Storm Filomena has lost much of its potency and is moving eastwards, but weather experts say the freezing temperatures will keep on falling into minus figures for several days.

Spain was brought to a standstill on Saturday after record-setting snowfalls blanketed much of the country, bringing transport links grinding to a halt.

With a sharp drop in temperatures on Monday and frost freezing much of the snow, which reached more than 50 centimetres (20 inches) in some urban areas, authorities are calling on people to avoid all but essential trips out of their homes.

Conscious of the hazards now presented by ice, groups of local residents have been lending a hand with clearing the path to essential facilities.

"We live in this neighbourhood. Yesterday, we saw it on social media and all of our friends agreed to come this morning just to clear the way from the bus stop to the psychiatry building of the Gregorio Marañón Hospital," explained psychologist Rocío Sedano. "We want people to be able to walk safely, that they're able to walk without ice and we do our best to make things as safe as possible."

The secretary of a local neighbourhood association, Félix Sánche, said it was great to be able to do something to help the health workers.

"They gave a lot to us during confinement and they have been going all-out during the pandemic, so the least we can do is to lend a hand".

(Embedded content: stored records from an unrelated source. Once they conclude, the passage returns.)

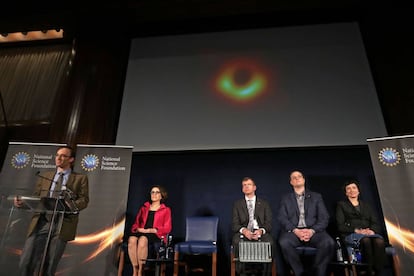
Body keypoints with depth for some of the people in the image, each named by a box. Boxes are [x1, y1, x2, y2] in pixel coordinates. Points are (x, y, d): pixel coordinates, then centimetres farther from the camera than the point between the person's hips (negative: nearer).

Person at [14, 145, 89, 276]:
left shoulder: (80, 178, 8)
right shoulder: (44, 176, 19)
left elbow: (84, 199, 0)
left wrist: (72, 205, -19)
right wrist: (23, 202, -1)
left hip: (62, 224, -2)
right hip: (41, 222, 3)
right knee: (25, 263, -4)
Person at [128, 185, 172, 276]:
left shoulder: (166, 210, 12)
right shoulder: (143, 208, 24)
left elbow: (167, 228, 2)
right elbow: (136, 223, 22)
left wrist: (150, 230, -9)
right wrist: (138, 229, -3)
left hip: (156, 235, -3)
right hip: (141, 233, 4)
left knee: (142, 239, -36)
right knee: (131, 239, -32)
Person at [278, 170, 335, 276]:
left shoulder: (316, 196, 16)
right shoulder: (286, 198, 15)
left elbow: (324, 218, 6)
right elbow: (282, 218, 3)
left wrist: (312, 231, -13)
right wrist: (295, 231, -16)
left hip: (313, 231, 1)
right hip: (293, 231, -1)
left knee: (329, 242, -30)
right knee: (284, 242, -33)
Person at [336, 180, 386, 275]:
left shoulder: (366, 205, 27)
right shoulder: (341, 205, 15)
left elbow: (376, 223, 15)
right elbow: (340, 226, 3)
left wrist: (372, 230, -9)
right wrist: (356, 230, -13)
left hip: (369, 233, 3)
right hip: (351, 234, -3)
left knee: (380, 241, -33)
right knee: (366, 240, -37)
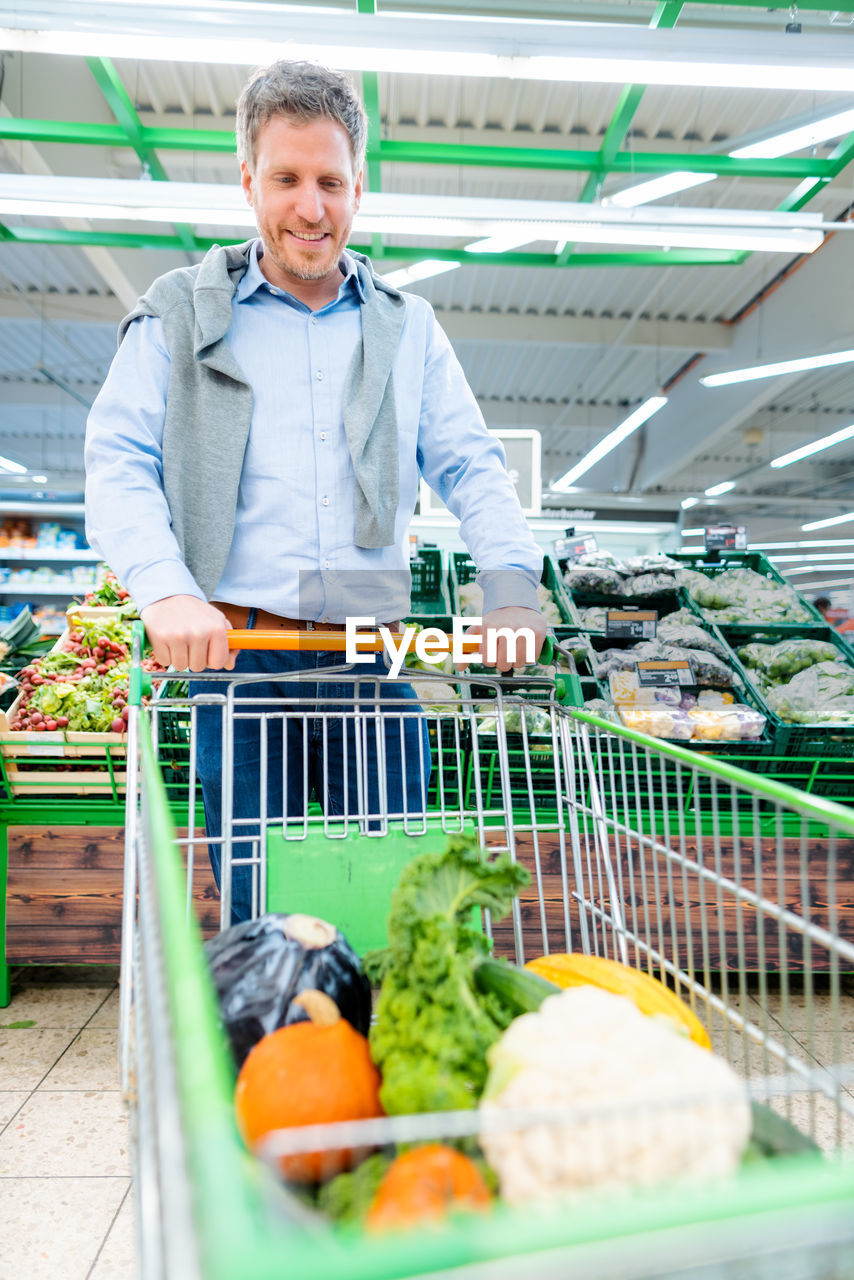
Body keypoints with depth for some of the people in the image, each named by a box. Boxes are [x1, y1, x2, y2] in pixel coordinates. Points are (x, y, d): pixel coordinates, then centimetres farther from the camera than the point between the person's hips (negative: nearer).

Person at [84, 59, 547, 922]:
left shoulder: (407, 326, 16)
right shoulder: (181, 315, 10)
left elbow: (470, 465, 12)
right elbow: (118, 462, 1)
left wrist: (512, 581, -6)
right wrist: (165, 591, -18)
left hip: (372, 664, 2)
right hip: (236, 655, -1)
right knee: (257, 913, 6)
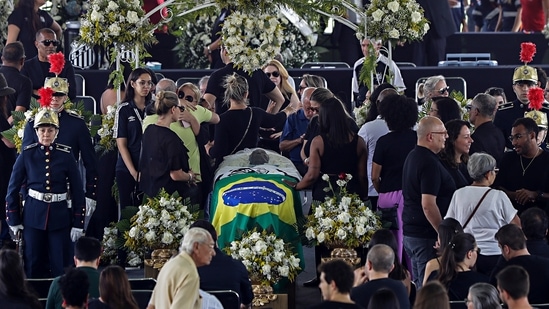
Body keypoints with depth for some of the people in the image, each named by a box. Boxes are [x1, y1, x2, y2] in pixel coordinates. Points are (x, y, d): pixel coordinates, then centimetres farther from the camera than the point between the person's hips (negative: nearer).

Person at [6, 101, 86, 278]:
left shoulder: (66, 155, -2)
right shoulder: (27, 155, -2)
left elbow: (77, 191, 0)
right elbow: (13, 188, 3)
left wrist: (78, 224, -2)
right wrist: (13, 221, 1)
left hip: (60, 216, 0)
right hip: (33, 216, 0)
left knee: (60, 266, 2)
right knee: (33, 267, 5)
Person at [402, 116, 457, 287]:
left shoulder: (412, 157, 13)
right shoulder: (430, 163, -18)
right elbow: (428, 205, -24)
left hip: (409, 233, 10)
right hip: (427, 235, -10)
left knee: (418, 285, 15)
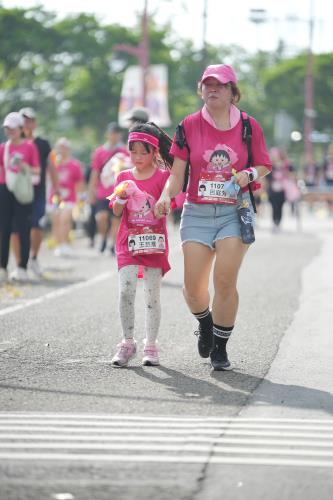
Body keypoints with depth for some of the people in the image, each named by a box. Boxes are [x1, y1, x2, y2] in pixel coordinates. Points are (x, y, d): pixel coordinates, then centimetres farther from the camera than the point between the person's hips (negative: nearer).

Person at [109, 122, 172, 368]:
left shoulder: (163, 177, 1)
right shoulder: (124, 177, 8)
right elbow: (116, 211, 1)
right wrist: (122, 196, -18)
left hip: (154, 242, -1)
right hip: (129, 242, 1)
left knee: (152, 296, 2)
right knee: (126, 292, -11)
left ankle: (151, 346, 10)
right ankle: (128, 343, -1)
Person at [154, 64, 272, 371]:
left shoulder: (249, 126, 3)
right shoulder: (190, 126, 4)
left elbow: (264, 165, 12)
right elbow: (177, 172, 3)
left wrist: (250, 174, -10)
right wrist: (167, 195, -15)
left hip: (235, 212, -1)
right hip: (197, 213, 1)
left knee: (225, 282, -12)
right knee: (193, 288, -4)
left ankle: (220, 348, 5)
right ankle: (205, 322, 31)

The snow has turned Madrid's famous buildings and plazas into icescapes that have drawn sightseers, with many people, masked against COVID-19 and the cold, taking advantage to get some fresh air and have a little fun in the snow.

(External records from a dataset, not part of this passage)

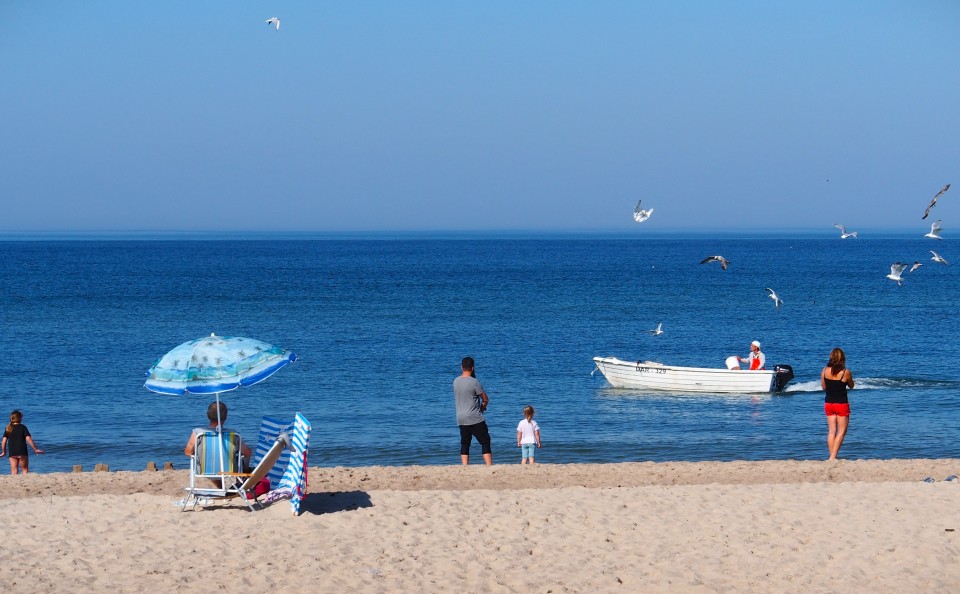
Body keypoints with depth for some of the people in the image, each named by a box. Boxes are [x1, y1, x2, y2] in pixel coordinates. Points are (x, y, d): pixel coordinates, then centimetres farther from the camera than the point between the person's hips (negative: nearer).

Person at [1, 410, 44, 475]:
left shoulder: (8, 429, 6)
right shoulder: (23, 427, -4)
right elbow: (28, 439, -11)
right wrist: (35, 449, -6)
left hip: (12, 453, 3)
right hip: (22, 452, -3)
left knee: (14, 471, 4)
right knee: (25, 469, 7)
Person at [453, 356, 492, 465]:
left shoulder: (456, 381, 5)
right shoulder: (474, 382, -13)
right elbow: (486, 400, -6)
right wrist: (482, 406, 14)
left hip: (461, 419, 6)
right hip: (475, 419, -6)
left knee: (464, 445, 8)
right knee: (485, 443, 0)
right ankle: (489, 467, -7)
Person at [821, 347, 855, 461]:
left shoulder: (825, 371, -4)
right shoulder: (846, 372, -13)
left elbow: (823, 387, 7)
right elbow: (851, 386, 3)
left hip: (828, 403, 4)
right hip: (841, 404, -4)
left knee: (831, 431, 10)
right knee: (841, 431, 4)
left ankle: (832, 456, 8)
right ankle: (833, 457, -6)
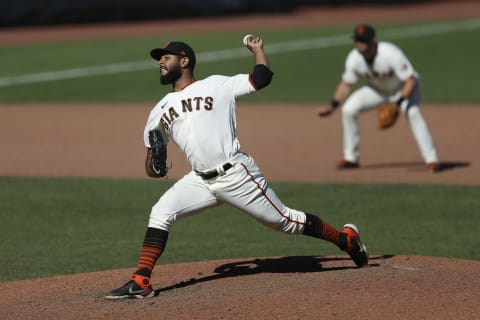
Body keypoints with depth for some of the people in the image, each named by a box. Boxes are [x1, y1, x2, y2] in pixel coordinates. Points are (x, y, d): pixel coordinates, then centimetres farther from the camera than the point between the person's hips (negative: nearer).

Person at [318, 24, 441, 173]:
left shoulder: (391, 54, -37)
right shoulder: (354, 59, -22)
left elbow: (411, 81, -35)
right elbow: (346, 84, -6)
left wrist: (398, 103, -46)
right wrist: (332, 105, -18)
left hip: (404, 87, -5)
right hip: (377, 89, 5)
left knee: (413, 113, -32)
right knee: (348, 110, -10)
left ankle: (431, 159, -28)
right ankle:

The snowploughs have been out and about making the capital's streets accessible for ambulances and emergency vehicles.

Much of the city's main services remained closed on Monday, including the main wholesale market, although some supermarkets and newsstands opened for the first time in three days.

Residents, some with crampons and hiking sticks, could be seen warily trying to make their way on snow hardened into ice before disappearing into subway stations.

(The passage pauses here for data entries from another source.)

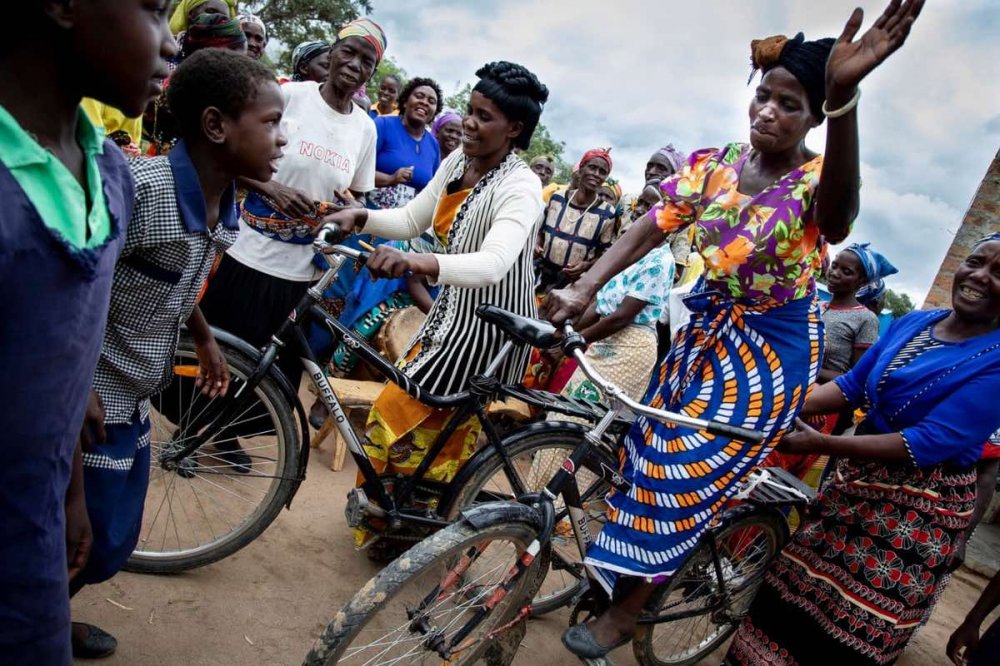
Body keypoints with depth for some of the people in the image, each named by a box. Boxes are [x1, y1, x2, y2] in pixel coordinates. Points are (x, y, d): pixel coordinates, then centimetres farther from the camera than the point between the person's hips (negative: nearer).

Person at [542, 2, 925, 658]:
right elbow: (646, 232, -10)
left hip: (772, 350, -5)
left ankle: (626, 609, 18)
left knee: (687, 468, -2)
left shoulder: (820, 182, -19)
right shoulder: (712, 164, -4)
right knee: (652, 446, 15)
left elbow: (836, 220, -45)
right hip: (706, 327, 5)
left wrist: (845, 95, -60)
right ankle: (616, 568, 40)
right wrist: (583, 289, -26)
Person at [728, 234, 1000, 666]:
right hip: (861, 476, 6)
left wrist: (821, 444, -28)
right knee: (800, 587, 18)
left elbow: (930, 444, -25)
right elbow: (852, 385, 4)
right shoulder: (912, 323, 2)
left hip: (921, 506, -6)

The underground train system has become the only viable way to commute to work. Commuter trains in Madrid and the high-speed railway between Barcelona and Madrid would resume later on Monday, the national railway company Renfe said.

The airport, which had been closed since Friday evening, saw a dozen flights take off or land on Monday and was expecting to resume full operations "throughout Monday," Transport Minister José Luis Ábalos said in an interview with Spain’s TVE.

But a new batch of 350,000 doses of the Pfizer-BioNTech vaccine that Spain was expecting to receive on Monday at Madrid Barajas airport had to be diverted to the northern city of Vitoria, where a difficult effort to distribute it throughout the rest of the country by land was underway.